(Stored data)
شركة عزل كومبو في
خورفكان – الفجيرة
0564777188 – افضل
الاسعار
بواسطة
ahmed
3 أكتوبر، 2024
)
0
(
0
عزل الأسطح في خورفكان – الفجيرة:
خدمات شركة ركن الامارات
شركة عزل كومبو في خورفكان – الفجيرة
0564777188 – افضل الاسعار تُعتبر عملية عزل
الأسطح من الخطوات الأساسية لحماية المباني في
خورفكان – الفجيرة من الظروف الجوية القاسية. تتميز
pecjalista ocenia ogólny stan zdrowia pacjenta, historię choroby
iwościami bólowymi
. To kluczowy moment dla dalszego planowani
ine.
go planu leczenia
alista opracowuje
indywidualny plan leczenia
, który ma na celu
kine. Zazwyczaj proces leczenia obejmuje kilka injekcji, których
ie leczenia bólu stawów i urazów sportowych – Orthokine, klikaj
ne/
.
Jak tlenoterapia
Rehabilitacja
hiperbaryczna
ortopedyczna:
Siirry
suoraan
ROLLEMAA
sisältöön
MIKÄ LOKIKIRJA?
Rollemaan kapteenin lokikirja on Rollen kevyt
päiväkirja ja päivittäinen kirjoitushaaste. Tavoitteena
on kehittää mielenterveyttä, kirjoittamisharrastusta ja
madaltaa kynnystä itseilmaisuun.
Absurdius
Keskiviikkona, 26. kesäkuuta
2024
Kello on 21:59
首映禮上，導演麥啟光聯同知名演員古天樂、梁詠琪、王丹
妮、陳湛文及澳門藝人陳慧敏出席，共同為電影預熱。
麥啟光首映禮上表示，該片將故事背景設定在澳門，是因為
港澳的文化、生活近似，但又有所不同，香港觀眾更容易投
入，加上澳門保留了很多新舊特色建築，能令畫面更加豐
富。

--

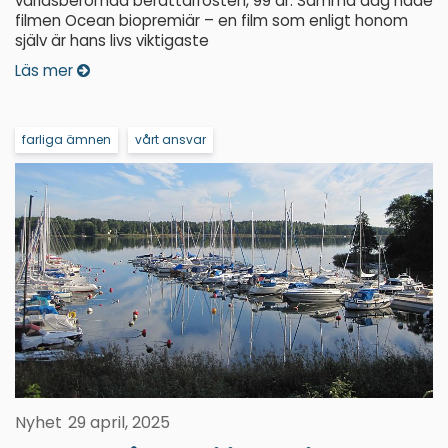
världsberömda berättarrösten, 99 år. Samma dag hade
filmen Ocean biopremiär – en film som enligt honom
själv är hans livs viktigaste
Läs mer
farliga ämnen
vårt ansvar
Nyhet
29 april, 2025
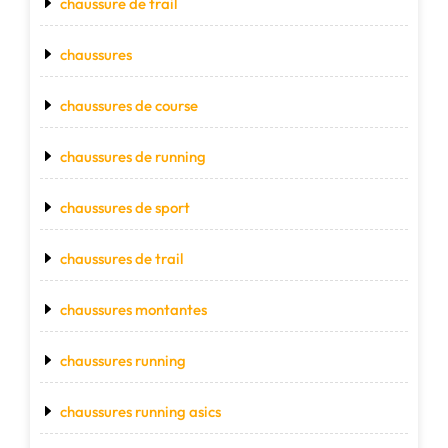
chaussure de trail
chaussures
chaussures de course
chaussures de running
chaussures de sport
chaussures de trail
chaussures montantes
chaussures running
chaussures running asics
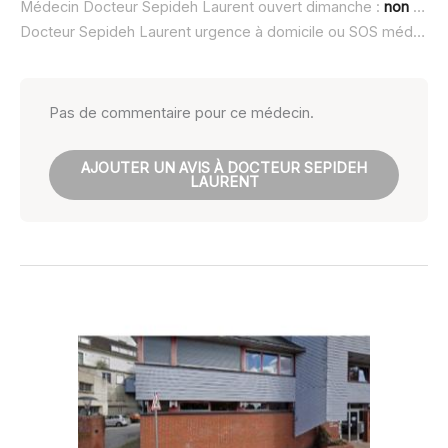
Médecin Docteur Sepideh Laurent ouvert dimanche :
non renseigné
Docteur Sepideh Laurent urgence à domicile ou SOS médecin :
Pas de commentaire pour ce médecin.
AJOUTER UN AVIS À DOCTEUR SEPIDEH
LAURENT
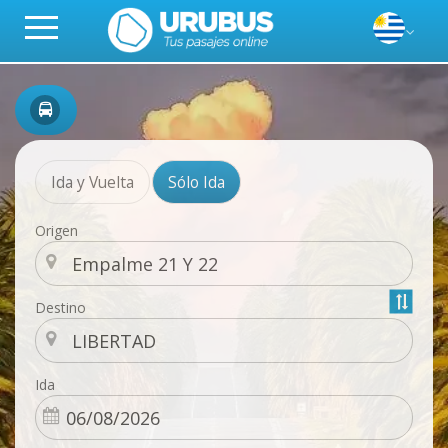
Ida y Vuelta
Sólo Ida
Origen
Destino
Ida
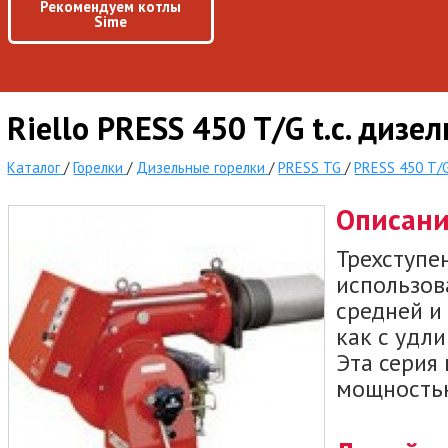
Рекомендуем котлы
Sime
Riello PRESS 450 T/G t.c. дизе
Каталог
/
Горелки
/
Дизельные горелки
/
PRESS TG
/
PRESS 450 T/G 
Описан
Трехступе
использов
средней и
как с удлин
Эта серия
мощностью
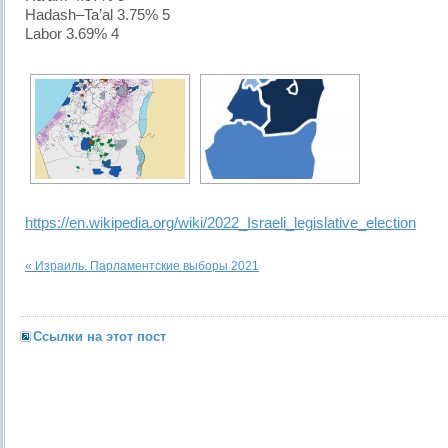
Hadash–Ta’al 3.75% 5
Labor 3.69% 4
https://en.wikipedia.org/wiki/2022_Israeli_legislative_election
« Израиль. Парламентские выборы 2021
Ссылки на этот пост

* [What you have to do]
I would like the exact lines from the data above, starting with the one that holds "farliga ämnen" and going on through the one that holds "Ссылки на этот пост", without the pictures.

* [Reply]
farliga ämnen
vårt ansvar
Nyhet
29 april, 2025
chaussure de trail
chaussures
chaussures de course
chaussures de running
chaussures de sport
chaussures de trail
chaussures montantes
chaussures running
chaussures running asics
Médecin Docteur Sepideh Laurent ouvert dimanche :
non renseigné
Docteur Sepideh Laurent urgence à domicile ou SOS médecin :
Pas de commentaire pour ce médecin.
AJOUTER UN AVIS À DOCTEUR SEPIDEH
LAURENT
Ida y Vuelta
Sólo Ida
Origen
Destino
Ida
Рекомендуем котлы
Sime
Riello PRESS 450 T/G t.c. дизе
Каталог
/
Горелки
/
Дизельные горелки
/
PRESS TG
/
PRESS 450 T/G 
Описан
Трехступе
использов
средней и
как с удлин
Эта серия
мощностью
Hadash–Ta’al 3.75% 5
Labor 3.69% 4
https://en.wikipedia.org/wiki/2022_Israeli_legislative_election
« Израиль. Парламентские выборы 2021
Ссылки на этот пост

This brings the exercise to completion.